Copy out each line of the data that holds the string "Product".

Change detection data:
|---|

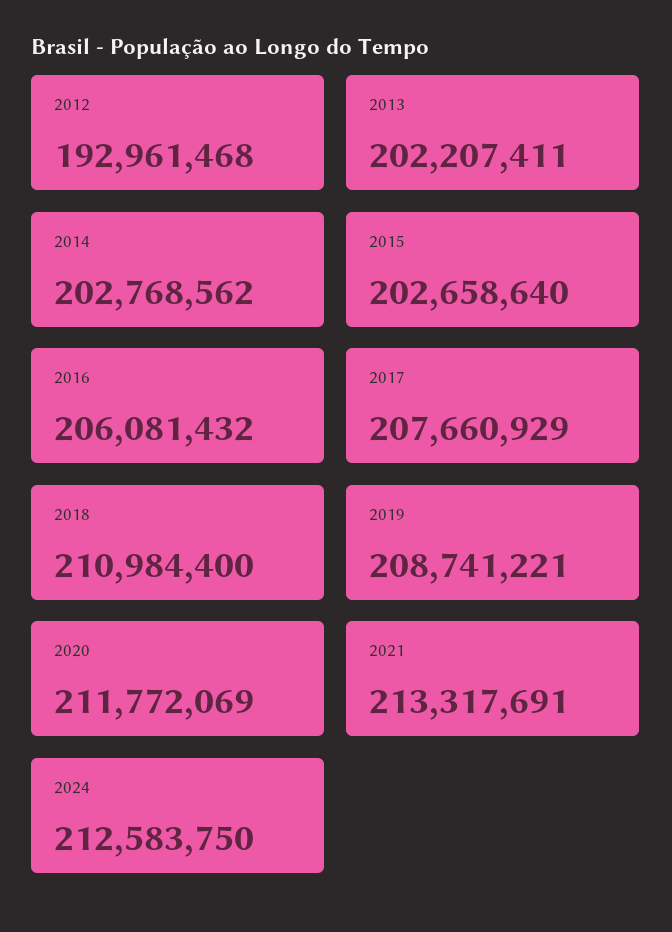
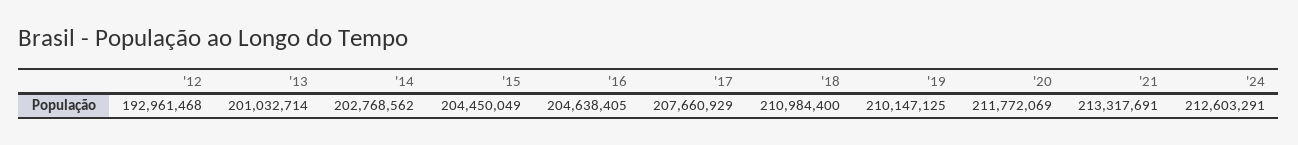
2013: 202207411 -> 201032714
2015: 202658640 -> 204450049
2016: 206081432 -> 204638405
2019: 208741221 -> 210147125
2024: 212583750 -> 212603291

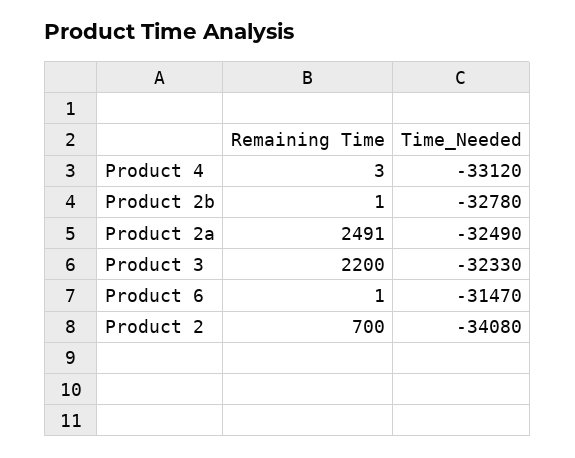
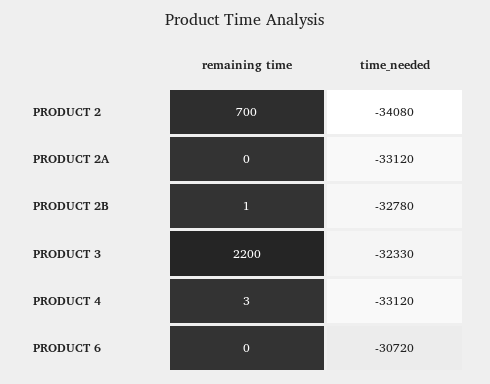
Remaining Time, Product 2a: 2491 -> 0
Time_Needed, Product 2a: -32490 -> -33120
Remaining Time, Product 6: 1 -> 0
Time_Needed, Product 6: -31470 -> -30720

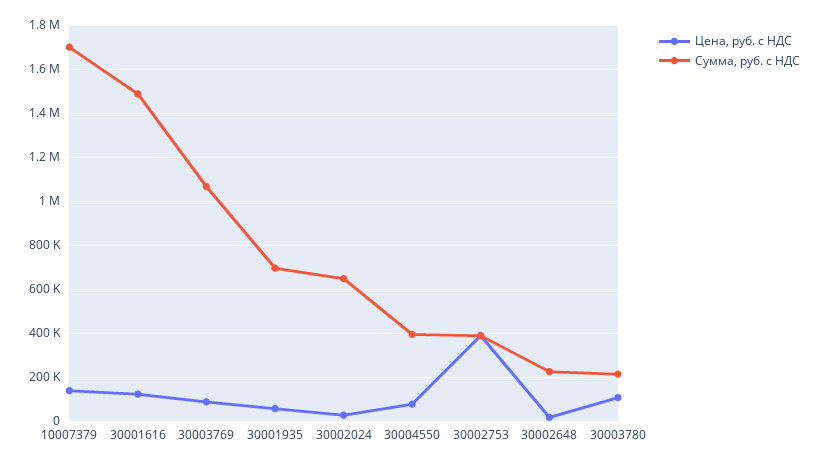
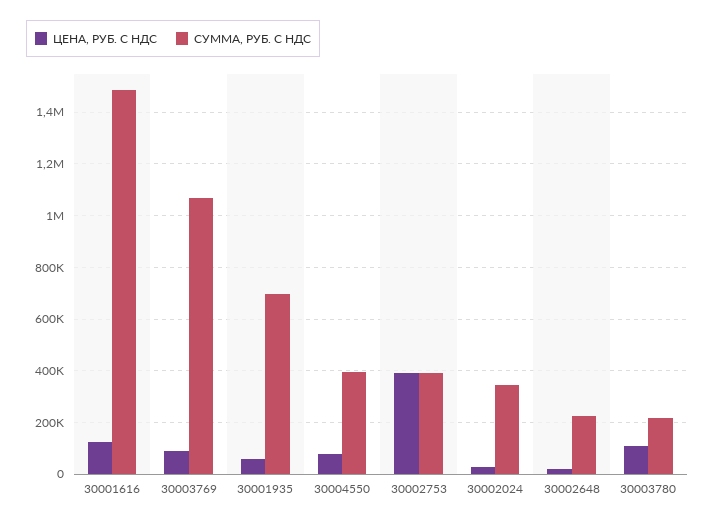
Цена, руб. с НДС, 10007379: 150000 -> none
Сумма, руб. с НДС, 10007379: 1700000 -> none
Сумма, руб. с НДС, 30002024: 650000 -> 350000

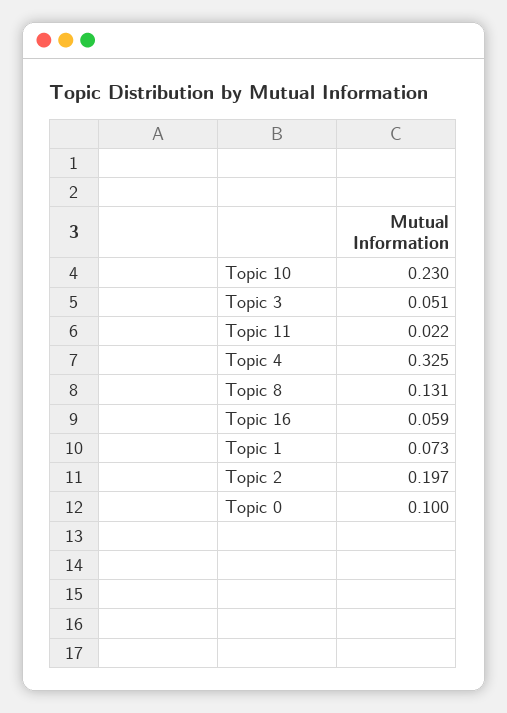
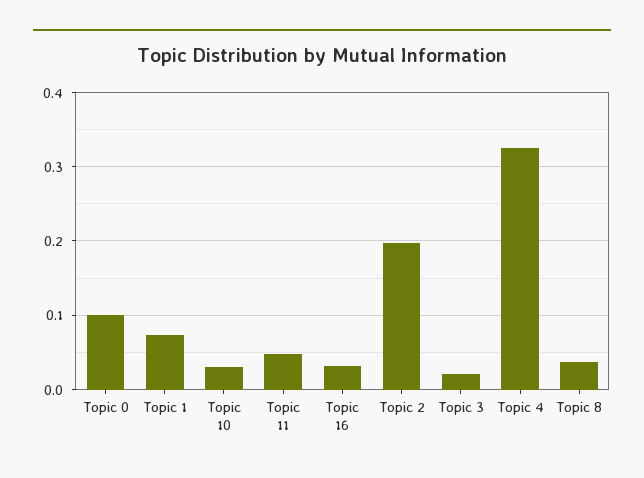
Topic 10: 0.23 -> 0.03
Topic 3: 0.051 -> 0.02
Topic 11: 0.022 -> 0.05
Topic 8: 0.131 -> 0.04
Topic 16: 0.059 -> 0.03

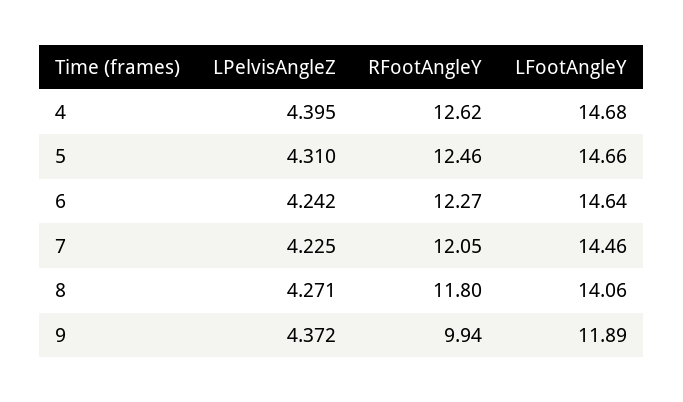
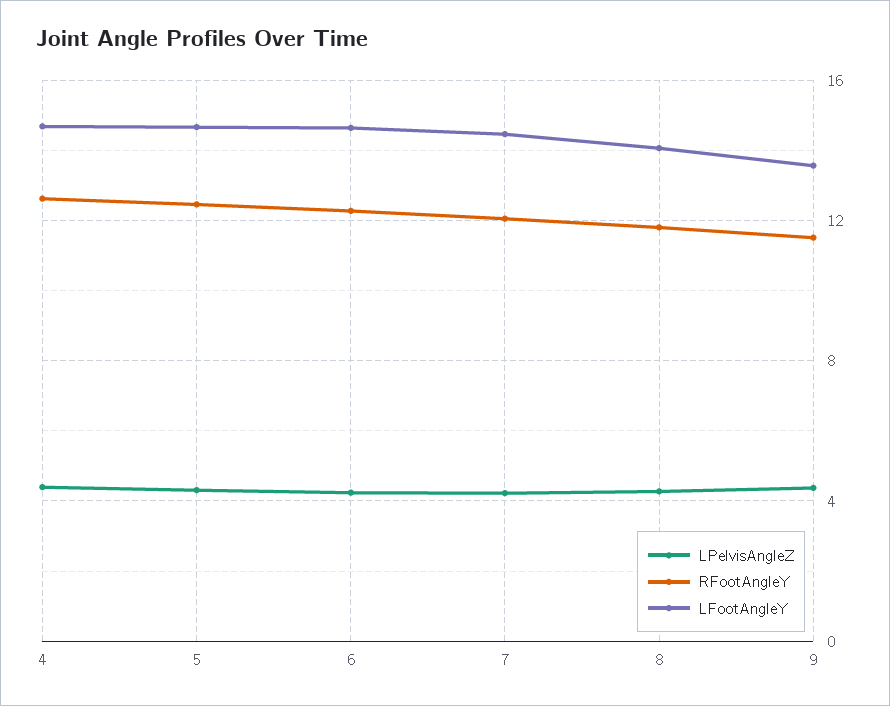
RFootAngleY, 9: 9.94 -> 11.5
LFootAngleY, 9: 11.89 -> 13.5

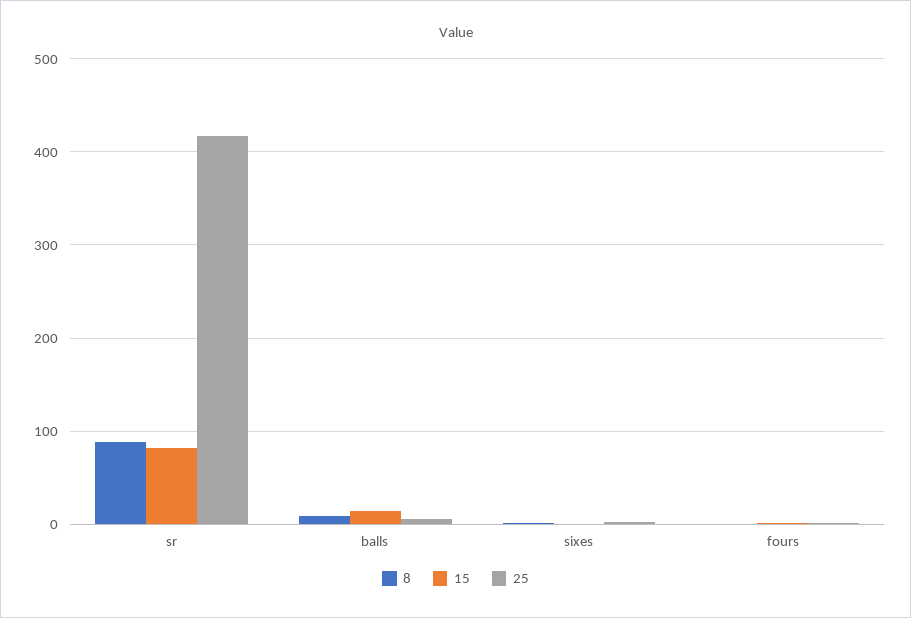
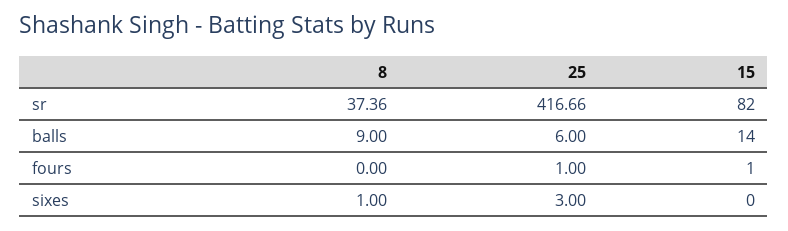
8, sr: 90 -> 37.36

|---|

Output below:
Remaining Time, Product 2a: 2491 -> 0
Time_Needed, Product 2a: -32490 -> -33120
Remaining Time, Product 6: 1 -> 0
Time_Needed, Product 6: -31470 -> -30720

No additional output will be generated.